La loi organique déterminant les privilèges et avantages accordés aux anciens présidents de la République, aux anciens chefs d’État et à leurs conjoints a été adoptée ce mardi 10 février en plénière par le Conseil national de la transition (CNT). Le texte a recueilli 68 voix pour, 1 voix contre et 1 abstention.
Présidant les débats, le président du CNT, Dansa Kourouma, a salué l’adoption de ce texte qu’il présente comme un engagement solennel de la République pour garantir une continuité de dignité et de protection après une vie consacrée au service de la nation.
‘’Le président de la République, après le pouvoir, est un citoyen ordinaire, certes, mais en raison de la position qu’il a occupée dans le pays, la responsabilité assumée, les risques pris, il mérite d’être protégé pour préserver la dignité de la fonction. C’est pourquoi, cette loi organique met l’attention sur la volonté que la Guinée exprime en termes de consolidation des acquis démocratiques et pour favoriser l’alternance démocratique’’, a-t-il déclaré.
Pour Dansa Kourouma, cette loi s’inscrit dans un contexte africain ‘’tout particulier où l’exercice de la fonction du pouvoir politique demeure pour de nombreux dirigeants un parcours complexe, traversé de tensions, d’interrogations et parfois de profondes contradictions’’.
Il fait remarquer qu’en Afrique et plus particulièrement en Guinée, ‘’la responsabilité suprême de diriger l’Etat est souvent vécue comme une épreuve exigeante, parfois, solitaire où se croisent l’incertitude du lendemain et la pression constante du jugement public. Dès lors, faut-il se retirer du pouvoir au risque d’un effacement brutal de l’œuvre accomplie ou faut-il se maintenir au prix de fractures institutionnelles et sociales préjudiciables à la stabilité nationale ?’’
Le président du CNT note que ‘’ce dilemme, trop souvent affronté, à l’absence de mécanismes institutionnels clairs et crédibles a durement fragilité la gouvernance sur notre continent. Un dilemme qui, selon lui, a longtemps fragilisé la gouvernance en Afrique, faute de mécanismes institutionnels clairs et crédibles.
Dansa Kourouma souligne que ‘’cette loi organique ne procède ni d’une faveur discrète consentie dans la confidentialité des bureaux, ni d’un privilège accordé à quelques individus. Elle consacre un engagement solennel de la République, celui de garantir une continuité de dignité et de protection après la vie consacrée au service de la nation’’.
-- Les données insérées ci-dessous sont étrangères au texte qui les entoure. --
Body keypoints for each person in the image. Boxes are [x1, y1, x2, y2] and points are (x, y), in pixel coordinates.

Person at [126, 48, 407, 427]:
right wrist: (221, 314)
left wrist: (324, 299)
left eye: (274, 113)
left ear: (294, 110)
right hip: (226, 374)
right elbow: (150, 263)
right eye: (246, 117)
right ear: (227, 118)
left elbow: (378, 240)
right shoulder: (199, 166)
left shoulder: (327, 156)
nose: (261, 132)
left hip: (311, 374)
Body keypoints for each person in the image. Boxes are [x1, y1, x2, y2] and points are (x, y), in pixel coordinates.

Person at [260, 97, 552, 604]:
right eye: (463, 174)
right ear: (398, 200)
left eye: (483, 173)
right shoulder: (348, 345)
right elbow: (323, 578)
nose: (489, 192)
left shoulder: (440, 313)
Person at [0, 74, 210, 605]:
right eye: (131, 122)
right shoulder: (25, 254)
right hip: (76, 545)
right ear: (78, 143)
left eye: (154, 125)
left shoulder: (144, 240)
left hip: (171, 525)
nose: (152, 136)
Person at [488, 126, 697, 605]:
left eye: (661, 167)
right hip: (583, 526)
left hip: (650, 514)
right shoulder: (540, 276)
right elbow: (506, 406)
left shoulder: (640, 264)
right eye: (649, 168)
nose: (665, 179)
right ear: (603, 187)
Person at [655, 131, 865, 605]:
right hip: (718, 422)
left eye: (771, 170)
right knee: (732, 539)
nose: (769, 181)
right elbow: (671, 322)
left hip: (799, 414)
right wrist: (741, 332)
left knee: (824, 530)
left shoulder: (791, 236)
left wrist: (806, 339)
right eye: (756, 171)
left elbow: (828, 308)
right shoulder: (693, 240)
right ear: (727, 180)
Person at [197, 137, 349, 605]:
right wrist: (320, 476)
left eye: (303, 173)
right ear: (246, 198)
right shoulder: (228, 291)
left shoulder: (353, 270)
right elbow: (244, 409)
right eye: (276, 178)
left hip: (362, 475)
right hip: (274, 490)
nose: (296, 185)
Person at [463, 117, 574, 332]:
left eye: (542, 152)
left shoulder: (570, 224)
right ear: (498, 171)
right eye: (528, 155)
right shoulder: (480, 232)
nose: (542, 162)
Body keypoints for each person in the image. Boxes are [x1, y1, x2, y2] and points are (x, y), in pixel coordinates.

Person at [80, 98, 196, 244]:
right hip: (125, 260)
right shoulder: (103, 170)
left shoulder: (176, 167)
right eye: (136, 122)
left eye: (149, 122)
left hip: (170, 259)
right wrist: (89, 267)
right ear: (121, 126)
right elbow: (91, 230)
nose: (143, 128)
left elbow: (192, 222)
Il prévient que ‘’les avantages prévus par ce texte ne sauraient être assimilés à un quelconque chèque en blanc. La loi qui vous est soumise est, au contraire, rigoureuse et exigeante. Elle consacre des droits, mais elle impose surtout des devoirs stricts, au premier rang desquels figurent l’obligation de réserve, la neutralité politique et le respect constant de l’éthique républicaine’’.
‘’En adoptant cette loi, nous rompons résolument avec le cycle de la peur et de l’incertitude. Nous adressons un message clair, sans équivoque, à celles et à ceux qui exercent aujourd’hui, ou exerceront demain, les plus hautes responsabilités de l’État. C’est pourquoi, je cite : ‘Servez avec intégrité, partez avec honneur, et la Nation veillera sur vous’. Il s’agit-là d’un acte majeur de refondation institutionnelle, donc un acte de paix républicaine et un choix démocratique assumé’’, indique le numéro du CNT.
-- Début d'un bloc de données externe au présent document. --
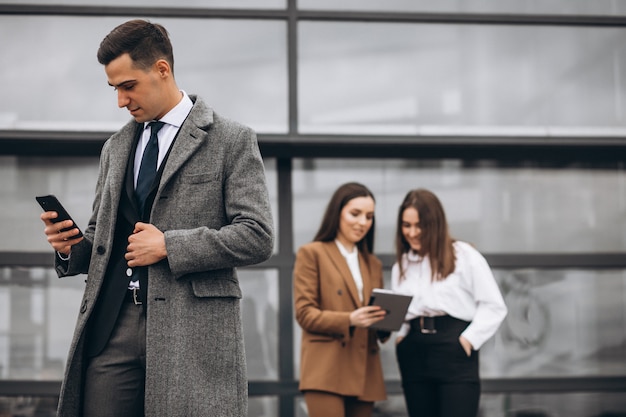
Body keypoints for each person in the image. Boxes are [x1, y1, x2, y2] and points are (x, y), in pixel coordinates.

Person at [39, 19, 274, 417]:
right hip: (113, 325)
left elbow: (257, 236)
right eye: (114, 88)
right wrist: (71, 248)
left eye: (128, 86)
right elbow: (102, 238)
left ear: (162, 69)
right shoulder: (114, 148)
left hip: (191, 332)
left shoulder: (231, 140)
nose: (120, 100)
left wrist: (170, 244)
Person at [392, 189, 507, 417]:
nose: (412, 233)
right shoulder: (401, 266)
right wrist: (401, 337)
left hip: (454, 349)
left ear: (435, 225)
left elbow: (494, 305)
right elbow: (403, 312)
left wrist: (468, 339)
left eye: (419, 226)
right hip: (414, 352)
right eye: (406, 225)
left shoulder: (464, 256)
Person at [293, 182, 388, 417]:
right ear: (338, 212)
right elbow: (305, 314)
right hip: (326, 368)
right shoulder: (312, 253)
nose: (362, 222)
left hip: (365, 368)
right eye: (355, 214)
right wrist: (351, 319)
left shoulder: (372, 263)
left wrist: (386, 321)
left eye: (369, 216)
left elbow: (374, 317)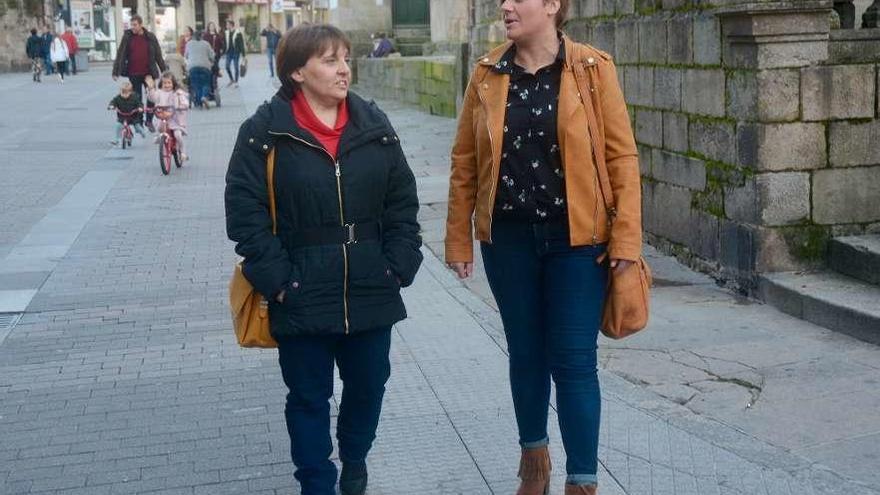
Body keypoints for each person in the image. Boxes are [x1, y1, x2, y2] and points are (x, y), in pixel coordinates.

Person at [444, 0, 642, 494]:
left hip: (578, 240)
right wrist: (457, 238)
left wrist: (626, 238)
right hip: (507, 239)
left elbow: (622, 158)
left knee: (574, 360)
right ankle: (534, 461)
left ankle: (583, 483)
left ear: (553, 6)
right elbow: (464, 161)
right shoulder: (487, 74)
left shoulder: (593, 69)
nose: (505, 6)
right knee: (525, 353)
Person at [224, 24, 422, 495]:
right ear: (297, 71)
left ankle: (354, 458)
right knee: (309, 398)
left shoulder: (374, 126)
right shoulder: (263, 132)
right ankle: (316, 483)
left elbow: (402, 201)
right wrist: (279, 281)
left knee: (369, 386)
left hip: (372, 284)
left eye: (345, 58)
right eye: (330, 60)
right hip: (300, 290)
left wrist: (399, 264)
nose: (343, 69)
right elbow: (245, 214)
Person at [112, 15, 167, 132]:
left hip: (148, 73)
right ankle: (139, 121)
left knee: (151, 96)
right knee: (137, 98)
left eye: (135, 25)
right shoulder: (127, 37)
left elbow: (158, 55)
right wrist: (115, 71)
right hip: (134, 73)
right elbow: (120, 54)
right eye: (131, 25)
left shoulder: (150, 37)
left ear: (141, 25)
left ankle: (149, 120)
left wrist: (165, 71)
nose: (133, 27)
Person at [146, 72, 190, 162]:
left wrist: (182, 106)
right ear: (161, 84)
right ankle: (161, 137)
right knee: (161, 128)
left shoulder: (177, 93)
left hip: (175, 119)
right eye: (164, 83)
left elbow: (185, 103)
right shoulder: (159, 93)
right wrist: (151, 88)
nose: (167, 85)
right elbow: (152, 98)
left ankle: (182, 153)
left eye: (169, 83)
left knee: (178, 135)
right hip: (162, 117)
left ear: (173, 83)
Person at [108, 80, 146, 146]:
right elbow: (113, 102)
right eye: (122, 93)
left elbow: (139, 103)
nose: (124, 95)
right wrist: (111, 106)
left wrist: (140, 108)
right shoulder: (118, 98)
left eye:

Conformément aux articles 73 et 74 de la Constitution, la loi organique accorde aux anciens chefs d’État, accordent des avantages et privilèges aux anciens présidents élus, mais aussi aux anciens chefs d’État ayant assuré la direction du pays de manière permanente ou transitoire.
Par cette reconnaissance, selon Dr Kourouma, ‘’la République assume le droit de ces anciens hauts responsables à porter leur titre honorifique, à occuper un rang conforme à leur statut lors des cérémonies officielles et à bénéficier de moyens strictement encadrés : une allocation de représentation, un véhicule de fonction, un personnel d’appui limité, une couverture médiatique complète, une protection rapprochée ainsi que la sécurisation de leur domicile’’.
Le texte prévoit également des mécanismes de contrôle et de sanction. En cas d’atteinte grave à l’honneur de la République ou de trouble avéré à l’ordre public, les avantages pourront être suspendus ou définitivement retirés par décision de la Cour suprême, seule juridiction compétente. Le président du CNT insiste sur le fait que ‘’la reconnaissance et la dignité accordées par la République s’accompagnent indissociablement d’une exigence élevée de responsabilité, de loyauté institutionnelle et de respect des valeurs républicaines’’.